No witness testified that defendant's advertisements or other sales efforts confused *579 him as to the origin of the tapes. This is the important point.

Plaintiff argues that "there is not a false representation of source of products in this case, but a false representation of source of warranty or sponsorship". It is true that a violation of a trade mark indicating the origin of selection and classification, as of flour, may be actionable. Menendez v. Holt, 128 U.S. 514, 9 S. Ct. 143, 32 L. Ed. 526. But there was no trade mark to violate in this case, and no false representation of source of warranty or sponsorship. No purchaser thought plaintiff was warranting or sponsoring any goods such purchaser bought from defendant. The only people who purchased mattress tape from either plaintiff or defendant were mattress manufacturers, and there is no evidence that any of them were deceived.

Defendant's solicitation of the customers to whom it had formerly shipped tape for plaintiff does not meet the ethical standards we would like to see obtain in the business world. And it is true that "the tendency of the law is to enforce higher standards of fairness and commercial morality in trade, depending upon the character and nature thereof." Noma Lites v. Lawn Spray, Inc., D.C.E. D.N.Y., 130 F. Supp. 124, 127, and cases there cited; Edmondson Village Theatre, Inc. v. Einbinder, supra; 3 Restatement, Torts, ch. 35, pp. 539, 540. But what competition is unfair must depend to some extent upon the standards which prevail in the particular market-place. Germanow v. Standard Unbreakable Watch Crystals, Inc., supra. This market-place was "rough". According to plaintiff's witness Hirsch, it was one in which "you have to use every means to make a sale".

Finally, there is no evidence that plaintiff lost any sales as a result of that solicitation or by reason of any of the elements in the competition which plaintiff claims were unfair. Plaintiff's damage was caused by defendant selling identical tapes at a lower price; and for such damage the law affords no redress.

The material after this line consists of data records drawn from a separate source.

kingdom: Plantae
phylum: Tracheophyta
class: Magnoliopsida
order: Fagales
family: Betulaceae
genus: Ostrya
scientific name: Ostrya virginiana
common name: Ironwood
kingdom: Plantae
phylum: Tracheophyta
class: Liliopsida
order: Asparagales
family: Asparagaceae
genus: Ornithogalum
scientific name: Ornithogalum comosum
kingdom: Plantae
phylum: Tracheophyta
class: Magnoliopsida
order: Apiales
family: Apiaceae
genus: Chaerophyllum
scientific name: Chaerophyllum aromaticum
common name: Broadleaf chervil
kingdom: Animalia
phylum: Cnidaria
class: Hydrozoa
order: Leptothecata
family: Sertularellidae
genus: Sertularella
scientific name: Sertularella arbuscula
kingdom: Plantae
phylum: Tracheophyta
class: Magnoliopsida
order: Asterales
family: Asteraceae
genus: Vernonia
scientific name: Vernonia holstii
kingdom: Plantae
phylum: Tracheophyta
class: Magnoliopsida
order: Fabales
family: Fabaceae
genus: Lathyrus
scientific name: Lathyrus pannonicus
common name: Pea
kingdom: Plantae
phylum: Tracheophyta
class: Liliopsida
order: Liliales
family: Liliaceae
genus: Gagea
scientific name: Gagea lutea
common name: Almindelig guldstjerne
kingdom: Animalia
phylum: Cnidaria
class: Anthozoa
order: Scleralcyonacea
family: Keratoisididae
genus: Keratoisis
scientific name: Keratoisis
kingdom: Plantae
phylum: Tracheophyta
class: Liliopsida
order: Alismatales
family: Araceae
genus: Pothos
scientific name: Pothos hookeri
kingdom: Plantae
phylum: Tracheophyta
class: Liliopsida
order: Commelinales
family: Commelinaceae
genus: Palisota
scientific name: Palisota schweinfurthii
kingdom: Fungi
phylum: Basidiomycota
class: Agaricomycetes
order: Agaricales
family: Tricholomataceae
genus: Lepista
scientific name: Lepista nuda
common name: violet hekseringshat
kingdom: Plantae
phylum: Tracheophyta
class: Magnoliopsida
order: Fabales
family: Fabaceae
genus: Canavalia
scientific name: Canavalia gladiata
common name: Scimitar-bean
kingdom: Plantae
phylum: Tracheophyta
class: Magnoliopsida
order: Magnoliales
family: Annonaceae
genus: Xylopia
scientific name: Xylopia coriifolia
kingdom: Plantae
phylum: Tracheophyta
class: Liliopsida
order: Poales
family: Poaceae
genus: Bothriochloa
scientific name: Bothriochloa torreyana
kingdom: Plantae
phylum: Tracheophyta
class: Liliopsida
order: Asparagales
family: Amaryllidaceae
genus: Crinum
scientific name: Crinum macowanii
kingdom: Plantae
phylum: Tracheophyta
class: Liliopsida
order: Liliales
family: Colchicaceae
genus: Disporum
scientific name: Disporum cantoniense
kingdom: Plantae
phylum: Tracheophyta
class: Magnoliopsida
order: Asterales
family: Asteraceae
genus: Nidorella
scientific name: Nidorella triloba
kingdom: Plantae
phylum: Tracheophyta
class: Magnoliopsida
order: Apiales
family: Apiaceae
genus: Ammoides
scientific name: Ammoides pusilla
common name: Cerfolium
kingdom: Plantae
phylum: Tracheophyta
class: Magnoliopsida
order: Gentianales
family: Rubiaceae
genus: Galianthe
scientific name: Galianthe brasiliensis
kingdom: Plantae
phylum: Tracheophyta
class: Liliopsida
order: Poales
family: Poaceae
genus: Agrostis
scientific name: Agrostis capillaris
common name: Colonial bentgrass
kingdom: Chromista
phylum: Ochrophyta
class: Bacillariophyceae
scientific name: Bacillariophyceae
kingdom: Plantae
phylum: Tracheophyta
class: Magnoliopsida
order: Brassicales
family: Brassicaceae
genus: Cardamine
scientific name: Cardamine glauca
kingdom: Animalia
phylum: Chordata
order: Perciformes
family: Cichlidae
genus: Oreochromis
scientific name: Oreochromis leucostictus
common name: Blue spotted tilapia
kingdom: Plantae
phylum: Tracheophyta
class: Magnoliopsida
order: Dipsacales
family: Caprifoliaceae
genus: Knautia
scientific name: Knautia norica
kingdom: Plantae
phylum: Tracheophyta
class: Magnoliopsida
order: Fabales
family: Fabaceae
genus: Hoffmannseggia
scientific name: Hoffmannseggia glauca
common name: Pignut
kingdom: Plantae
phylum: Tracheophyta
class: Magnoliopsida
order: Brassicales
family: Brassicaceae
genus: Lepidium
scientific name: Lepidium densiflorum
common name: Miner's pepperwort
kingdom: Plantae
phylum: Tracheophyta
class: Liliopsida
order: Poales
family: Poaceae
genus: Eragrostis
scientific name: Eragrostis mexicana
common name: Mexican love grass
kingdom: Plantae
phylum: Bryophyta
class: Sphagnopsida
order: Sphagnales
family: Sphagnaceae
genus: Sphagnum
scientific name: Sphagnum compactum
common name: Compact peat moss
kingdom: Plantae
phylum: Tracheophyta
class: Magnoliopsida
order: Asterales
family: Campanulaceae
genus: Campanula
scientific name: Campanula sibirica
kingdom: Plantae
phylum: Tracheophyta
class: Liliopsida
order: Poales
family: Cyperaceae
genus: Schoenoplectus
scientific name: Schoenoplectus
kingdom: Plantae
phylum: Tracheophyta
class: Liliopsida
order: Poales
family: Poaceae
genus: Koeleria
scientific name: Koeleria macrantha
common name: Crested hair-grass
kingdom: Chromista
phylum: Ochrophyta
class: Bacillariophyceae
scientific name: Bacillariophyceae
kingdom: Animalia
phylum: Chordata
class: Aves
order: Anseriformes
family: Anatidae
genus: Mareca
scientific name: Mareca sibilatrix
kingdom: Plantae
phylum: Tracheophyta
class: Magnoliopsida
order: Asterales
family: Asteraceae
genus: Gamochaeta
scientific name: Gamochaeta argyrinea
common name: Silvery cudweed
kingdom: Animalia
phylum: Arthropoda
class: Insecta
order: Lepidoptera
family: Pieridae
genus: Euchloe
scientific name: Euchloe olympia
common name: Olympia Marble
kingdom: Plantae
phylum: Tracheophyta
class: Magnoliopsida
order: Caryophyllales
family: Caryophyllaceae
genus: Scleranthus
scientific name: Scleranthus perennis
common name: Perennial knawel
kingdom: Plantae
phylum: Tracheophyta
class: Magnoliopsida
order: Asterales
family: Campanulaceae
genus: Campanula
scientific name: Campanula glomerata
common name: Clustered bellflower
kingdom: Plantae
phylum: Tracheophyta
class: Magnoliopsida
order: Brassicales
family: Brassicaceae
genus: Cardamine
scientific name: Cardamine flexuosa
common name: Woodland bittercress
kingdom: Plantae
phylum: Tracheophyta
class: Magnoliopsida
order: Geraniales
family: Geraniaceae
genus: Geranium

I will enter a decree, pursuant to the understanding at the pre-trial conference, enjoining defendant David Goetz from using numbers to identify his mattress tapes, and denying plaintiff any other relief; each party to bear its own costs.

NOTES

[1] Plaintiff sued David Goetz and Rose Goetz, t/a Federal Silk Mills, and Federal Silk Mills, Inc. I have found as a fact that the tapes in question were sold by David Goetz individually, t/a Federal Silk Mills, and I will refer to him as "defendant". The possible liability of the other defendants will also be discussed.